For this reason the schedule is not tight, and pushes the fighters to engage in active rather than passive activities. Instead of a performer in front of an audience, members of the association participate in campfire games, and on Saturday afternoon there is a prize competition that challenges the fighters to dream and imagine, to push themselves forward.
"We are thrilled to be able to host our beloved soldiers again for a weekend of rejuvenation and transformation" says Rabbi Uriel Vigler. "We see firsthand how much these few days help them in their recovery. The best therapy for our soldiers is to have each other, to connect, to talk, to bond and to share their experiences together. The bonds and connections that are forged between the soldiers during this weekend remain forever".
On the edge of the pool the fighters set up a table laden with beers and various drinks. Summer fruits, sweets, snacks, provisions to keep them for hours with their friends so they can come together as one group.

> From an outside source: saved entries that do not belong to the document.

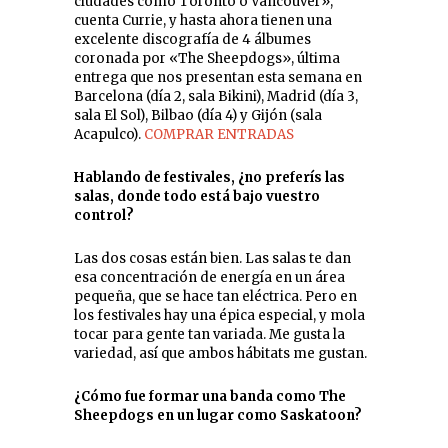
ciudades como Toronto o Vancouver»,
cuenta Currie, y hasta ahora tienen una
excelente discografía de 4 álbumes
coronada por «The Sheepdogs», última
entrega que nos presentan esta semana en
Barcelona (día 2, sala Bikini), Madrid (día 3,
sala El Sol), Bilbao (día 4) y Gijón (sala
Acapulco).
COMPRAR ENTRADAS
Hablando de festivales, ¿no preferís las
salas, donde todo está bajo vuestro
control?
Las dos cosas están bien. Las salas te dan
esa concentración de energía en un área
pequeña, que se hace tan eléctrica. Pero en
los festivales hay una épica especial, y mola
tocar para gente tan variada. Me gusta la
variedad, así que ambos hábitats me gustan.
¿Cómo fue formar una banda como The
Sheepdogs en un lugar como Saskatoon?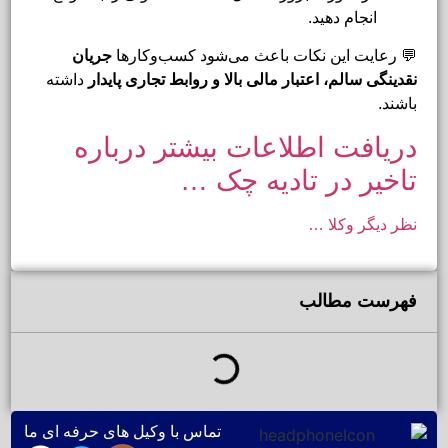
انجام دهید.
💬 رعایت این نکات باعث می‌شود کسب‌وکارها
جریان
نقدینگی سالم، اعتبار مالی بالا و روابط تجاری پایدار
داشته
باشند.
دریافت اطلاعات بیشتر درباره
تاخیر در تادیه چک …
نظر دیگر وکلا …
فهرست مطالب
تماس با وکیل های حرفه ای ما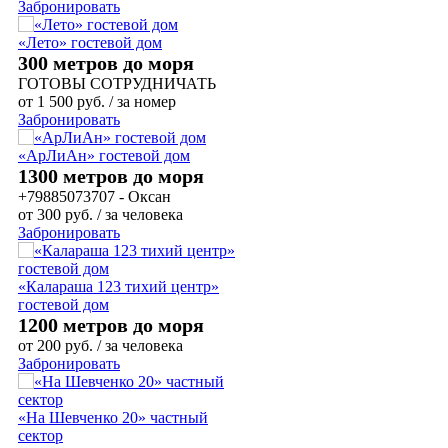
Забронировать
«Лето» гостевой дом
300 метров до моря
ГОТОВЫ СОТРУДНИЧАТЬ
от
1 500
руб.
/ за номер
Забронировать
«АрЛиАн» гостевой дом
1300 метров до моря
+79885073707 - Оксан
от
300
руб.
/ за человека
Забронировать
«Калараша 123 тихий центр»
гостевой дом
1200 метров до моря
от
200
руб.
/ за человека
Забронировать
«На Шевченко 20» частный
сектор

In order to unite them, the fighters are required not to bring their family members, and a camaraderie atmosphere is created at the hotel, the military bonhomie that some of them still miss to this day. Young men's games, young men's bonhomie, for people who most days of the year run on the treadmill like the rest of us and can't lift their heads and let their feelings out.
"This association does what's missing for people like Itzik Saidian and Bar Kelef who set themselves on fire because they didn't get recognition. We need this embrace, the feeling of what you went through," says Ofir. "When I got to the Ministry of Defense I had to prove I was injured. For heaven's sake, Hamas filmed the hit on me, and I still had to get a lawyer and prove it. It's absurd. I commanded quite a few people who were injured, but they never called to ask me if this or that soldier under my command was injured. The association gives us the feeling that someone is with us, that someone is embracing us."
"If I wanted to get something out of this article," says Or, "it's for the donors to know how much good they're doing. For these people we represent them, we're one people. The words, the support, the love, are so meaningful for us. Without the association I don't know where I'd be today. Thanks to the association I'm a lawyer, I finished my studies, I have a therapy dog. I got everything I needed to succeed. In Israel The residents kind of forget about us, the IDF wounded, and in the United States we feel seen."
Raz summarizes by saying that as far as he is concerned, he wants to connect the fighters, men and women alike, who were injured under their common denominator, and prove to them that they are not alone. "For four years I was alone, no one knew what I was going through. To people I was the esteemed officer, the one who can overcome any difficulty, and it was also hard for me to get out of that perception. All my life I've been fighting the sense of pride I had as an officer who was on the top of the world. I want to bring what I learned to others as well. I want to bring a person who was just now injured in operational activity. Not in a car accident or slipped in the kitchen, but fought for the people of Israel, and connect him to people like himself, tell them they'll never be alone."